#### Work to be completed:
Only lines with the string "waitForBatchCompletion" matter here; gather them from the material below.
*** Block opens ***
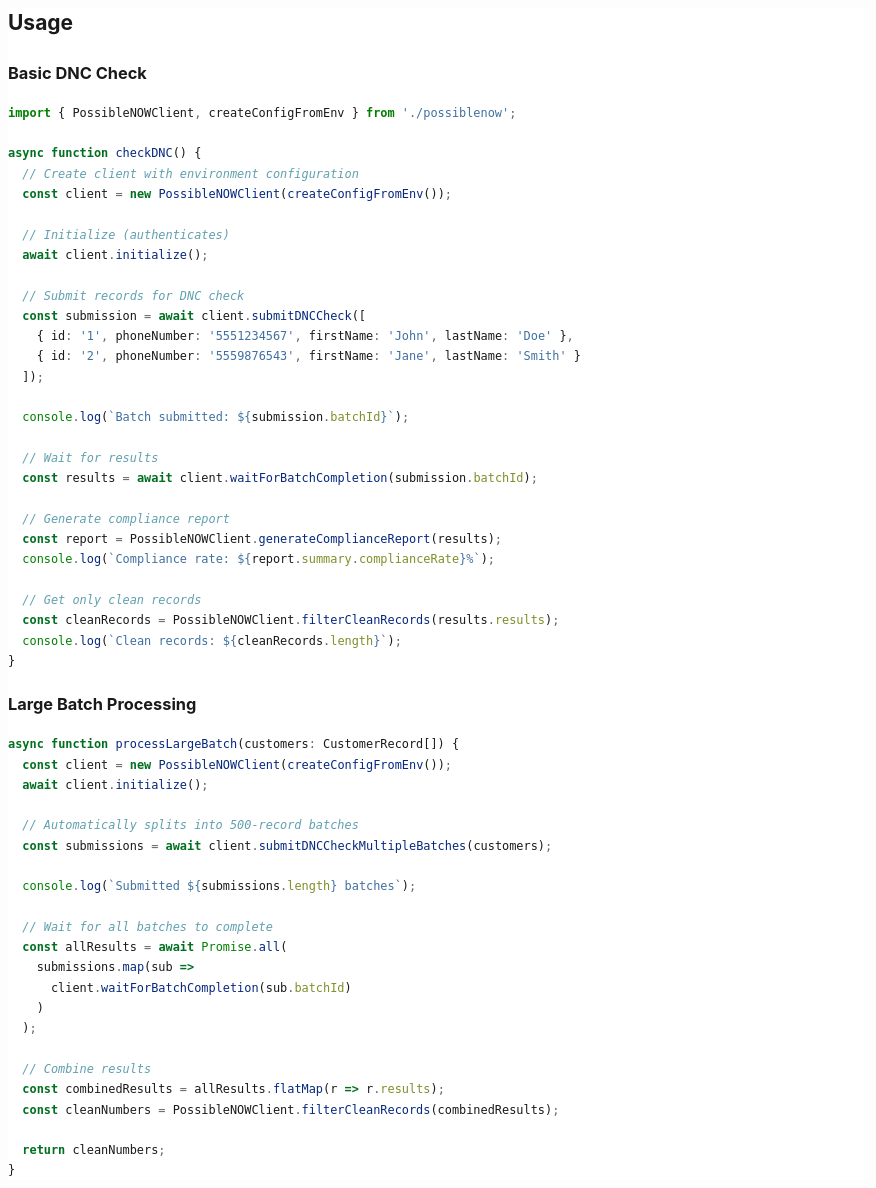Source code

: ## Usage

### Basic DNC Check

```typescript
import { PossibleNOWClient, createConfigFromEnv } from './possiblenow';

async function checkDNC() {
  // Create client with environment configuration
  const client = new PossibleNOWClient(createConfigFromEnv());
  
  // Initialize (authenticates)
  await client.initialize();
  
  // Submit records for DNC check
  const submission = await client.submitDNCCheck([
    { id: '1', phoneNumber: '5551234567', firstName: 'John', lastName: 'Doe' },
    { id: '2', phoneNumber: '5559876543', firstName: 'Jane', lastName: 'Smith' }
  ]);
  
  console.log(`Batch submitted: ${submission.batchId}`);
  
  // Wait for results
  const results = await client.waitForBatchCompletion(submission.batchId);
  
  // Generate compliance report
  const report = PossibleNOWClient.generateComplianceReport(results);
  console.log(`Compliance rate: ${report.summary.complianceRate}%`);
  
  // Get only clean records
  const cleanRecords = PossibleNOWClient.filterCleanRecords(results.results);
  console.log(`Clean records: ${cleanRecords.length}`);
}
```

### Large Batch Processing

```typescript
async function processLargeBatch(customers: CustomerRecord[]) {
  const client = new PossibleNOWClient(createConfigFromEnv());
  await client.initialize();
  
  // Automatically splits into 500-record batches
  const submissions = await client.submitDNCCheckMultipleBatches(customers);
  
  console.log(`Submitted ${submissions.length} batches`);
  
  // Wait for all batches to complete
  const allResults = await Promise.all(
    submissions.map(sub => 
      client.waitForBatchCompletion(sub.batchId)
    )
  );
  
  // Combine results
  const combinedResults = allResults.flatMap(r => r.results);
  const cleanNumbers = PossibleNOWClient.filterCleanRecords(combinedResults);
  
  return cleanNumbers;
}
```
*** Block closes ***
#### Worked solution:
  const results = await client.waitForBatchCompletion(submission.batchId);
      client.waitForBatchCompletion(sub.batchId)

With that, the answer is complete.